His father lost his job while Alan was still at school and he and the rest of the family moved to Nottingham, where Alan joined them after taking his A-Levels, and where he worked at the Players cigarette factory for a year.

He took a degree in Drama at Bristol University, where he directed his first play as a student at Bristol Old Vic, then got a job as acting stage manager at Nottingham Playhouse under John Neville, later becoming assistant director, and acting in many plays.

His first wife, Dinah, recalled a seminal moment in his life when he took his parents to a performance of Arthur Miller’s Death of a Salesman, a play which deals with issues of redundancy and loss of personal dignity in work, and was struck that his father did not make the connection between the play and his own life. As a result he became determined to find ways to make theatre relevant to people’s personal experiences.

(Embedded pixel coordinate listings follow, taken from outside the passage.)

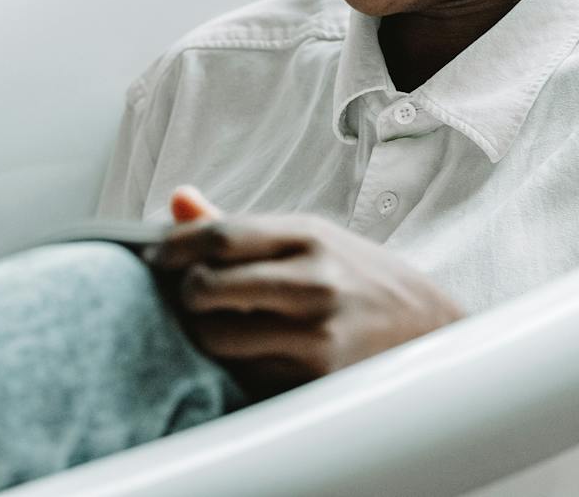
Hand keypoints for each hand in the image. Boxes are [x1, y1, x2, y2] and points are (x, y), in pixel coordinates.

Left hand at [145, 186, 464, 397]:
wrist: (424, 325)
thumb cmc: (354, 275)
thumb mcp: (306, 236)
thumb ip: (237, 226)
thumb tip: (178, 200)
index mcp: (307, 237)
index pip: (219, 236)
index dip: (173, 248)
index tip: (155, 257)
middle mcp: (312, 282)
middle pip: (208, 288)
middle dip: (184, 294)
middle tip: (185, 294)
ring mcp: (315, 334)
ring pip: (216, 338)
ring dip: (201, 332)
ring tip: (212, 322)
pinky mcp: (315, 378)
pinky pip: (243, 373)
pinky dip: (232, 363)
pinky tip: (245, 350)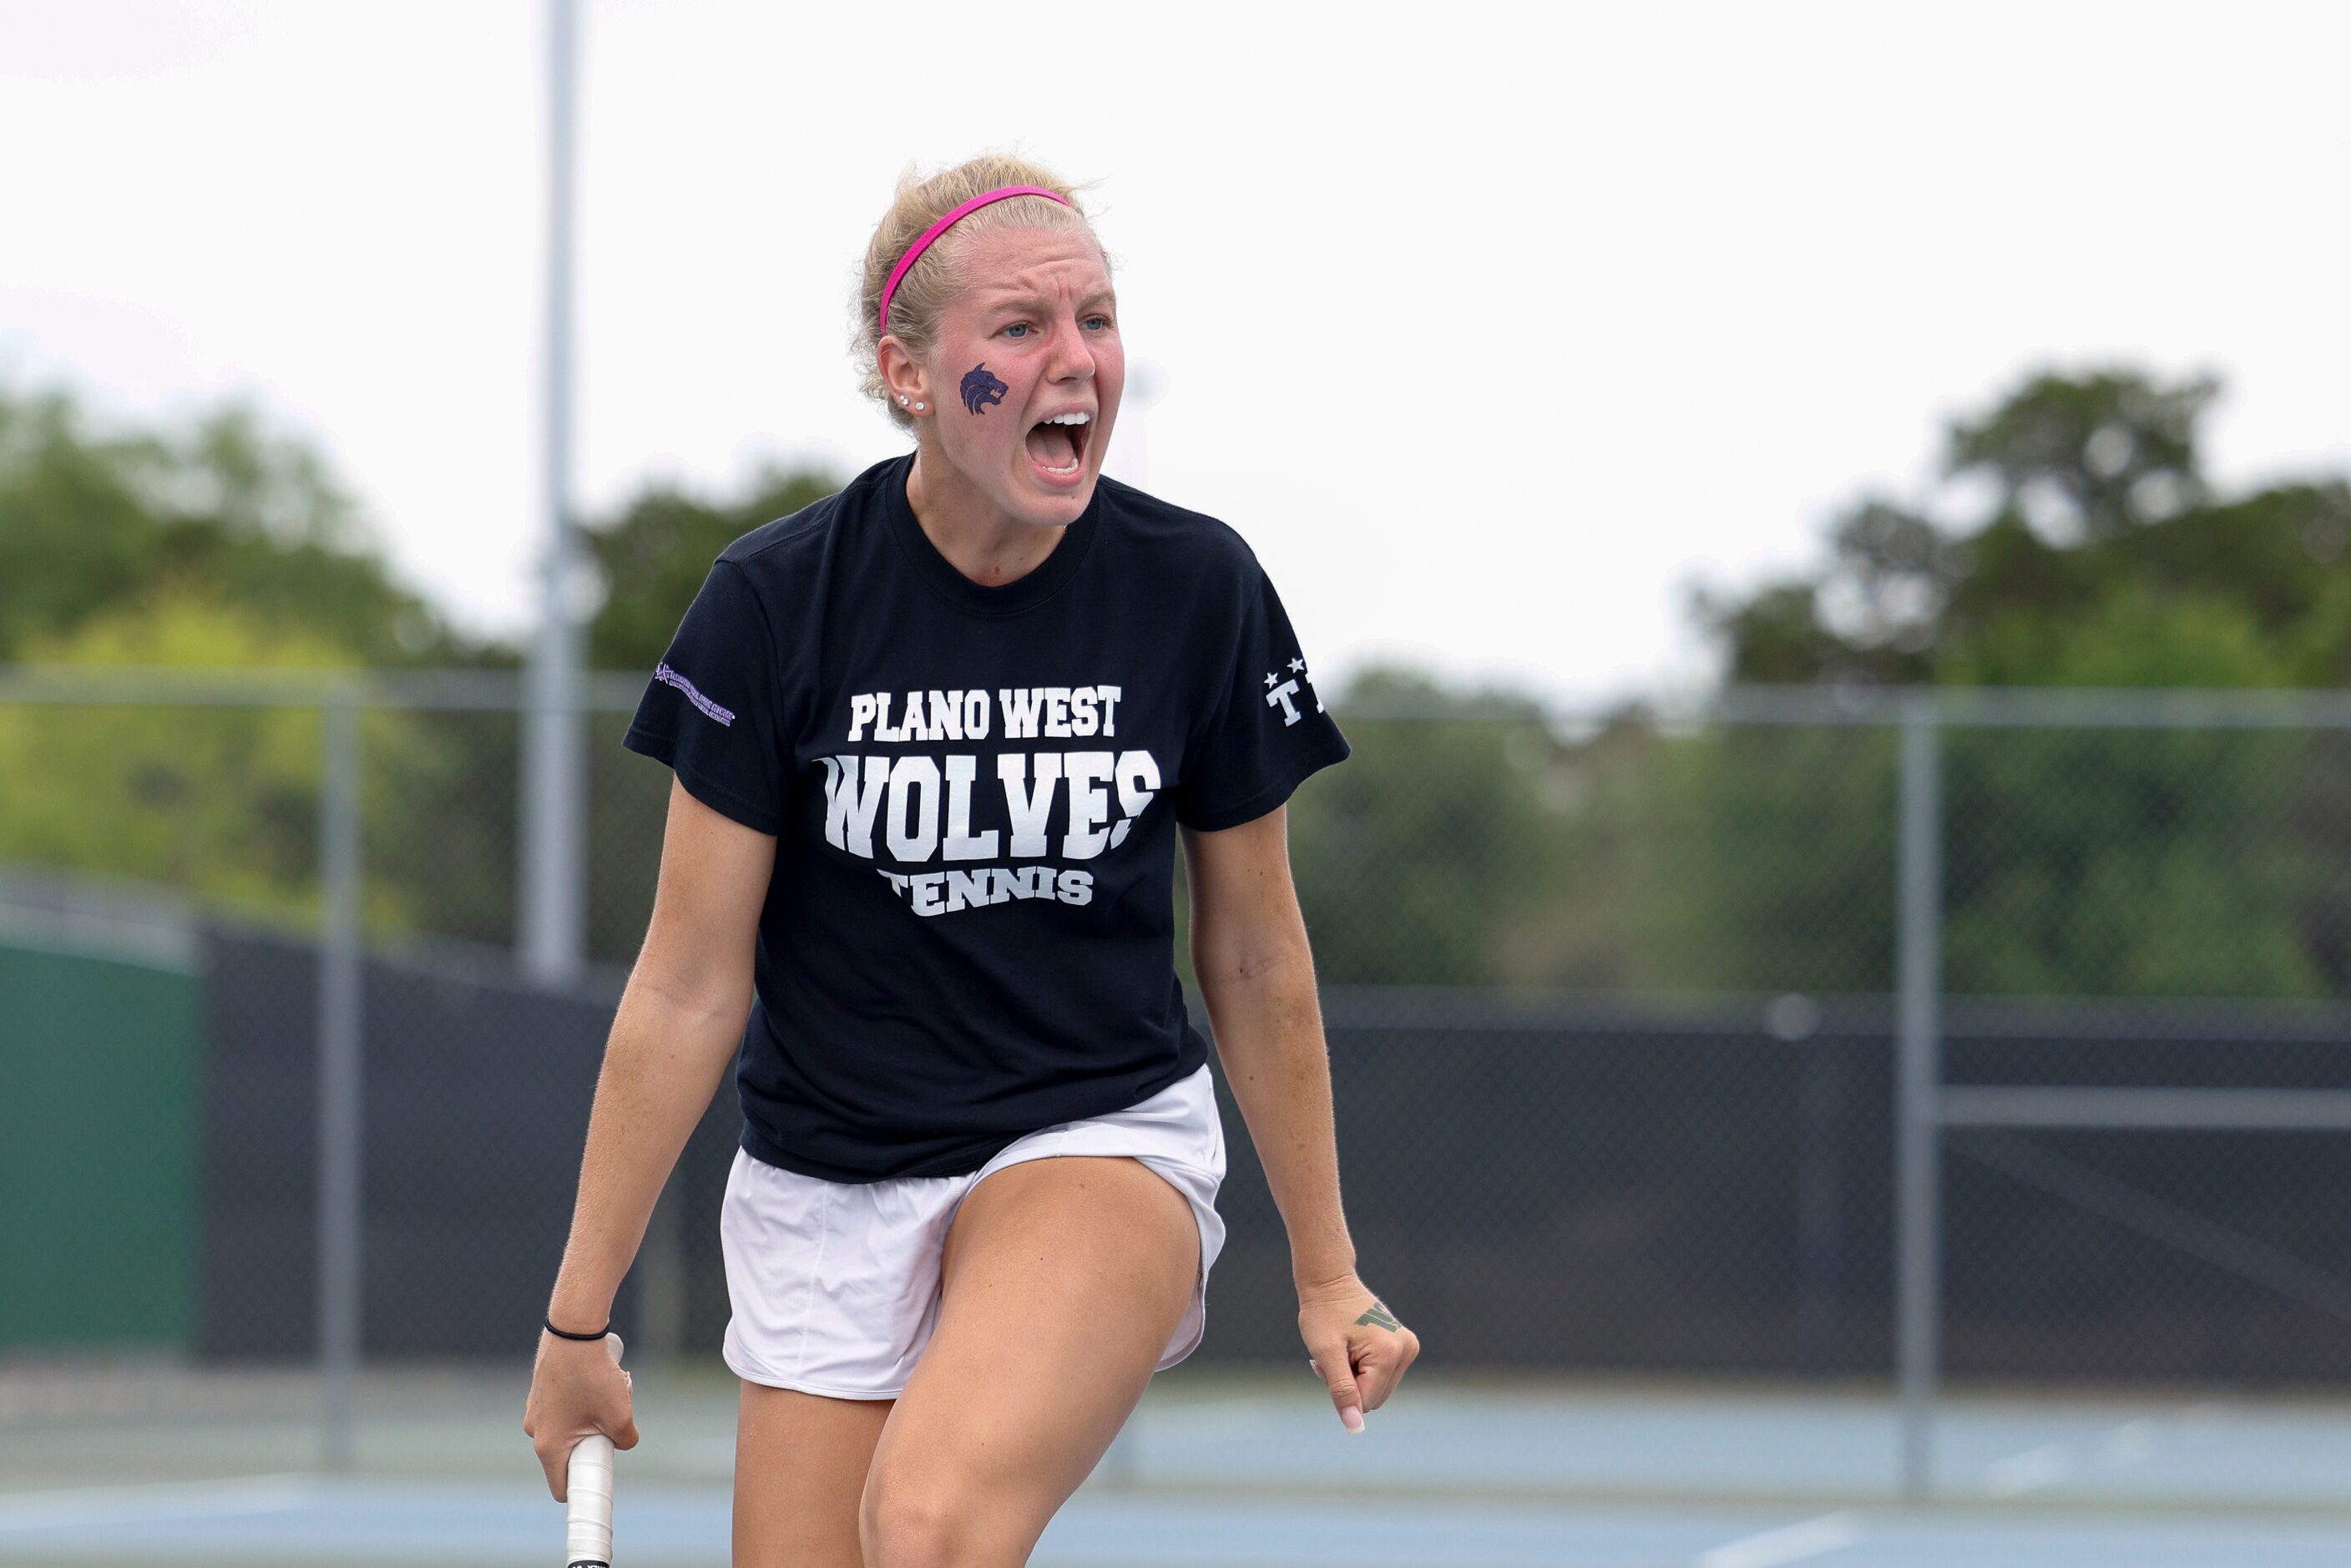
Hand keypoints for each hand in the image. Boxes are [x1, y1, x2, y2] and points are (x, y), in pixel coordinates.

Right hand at [522, 1330, 638, 1500]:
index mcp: (548, 1445)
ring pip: (570, 1428)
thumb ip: (625, 1440)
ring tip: (607, 1392)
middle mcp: (535, 1430)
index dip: (582, 1489)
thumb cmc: (593, 1374)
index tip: (600, 1483)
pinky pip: (566, 1407)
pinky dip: (583, 1400)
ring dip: (591, 1418)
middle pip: (569, 1455)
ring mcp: (536, 1409)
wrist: (574, 1329)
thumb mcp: (620, 1414)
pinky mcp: (542, 1391)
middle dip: (593, 1444)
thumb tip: (623, 1442)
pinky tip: (597, 1378)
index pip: (561, 1486)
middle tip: (612, 1424)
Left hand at [1297, 1274, 1419, 1433]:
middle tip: (1333, 1355)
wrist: (1330, 1281)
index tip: (1327, 1362)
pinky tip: (1351, 1347)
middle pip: (1374, 1397)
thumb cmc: (1323, 1314)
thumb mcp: (1326, 1355)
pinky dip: (1362, 1370)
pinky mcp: (1405, 1347)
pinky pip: (1382, 1377)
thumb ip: (1342, 1391)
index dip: (1341, 1389)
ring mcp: (1408, 1348)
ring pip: (1377, 1389)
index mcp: (1390, 1353)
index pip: (1366, 1401)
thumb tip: (1355, 1428)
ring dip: (1355, 1378)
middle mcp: (1407, 1350)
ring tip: (1342, 1350)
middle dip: (1349, 1384)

He was appointed Artistic Director of the Everyman in 1970, having directed Joe Orton’s Loot at the theatre the previous year.

Alan Dossor in later life
Alan Dossor in later life Credit: Zuleika Henry/Lucy Dossor

After leaving the Everyman, Dossor went on to direct plays in the West End, at West Yorkshire Playhouse, Hampstead Theatre, the Royal Court Theatre, the Young Vic and the Lyric Hammersmith.

From 1977 he also directed much television drama, including serials such as A Touch of Frost and Between the Lines, many Plays for Today, notably The Muscle Market, starring Pete Postlethwaite and Alison Steadman, and the television films First and Last (1989, starring Joss Ackland and with a script by Michael Frayn), which won an international Emmy award; The Missing Postman (1997, starring James Bolam and Alison Steadman) and The Life and Crimes of William Palmer (1998, starring Keith Allen).

Dossor remained well informed and passionate about social and political issues until the end of his life.

His first marriage to Dinah, a lecturer at Liverpool School of Art, was dissolved, although they remained close friends. He married, secondly, the actress Elaine Donnelly. She survives him, with his former wife and their daughter, and a step-daughter.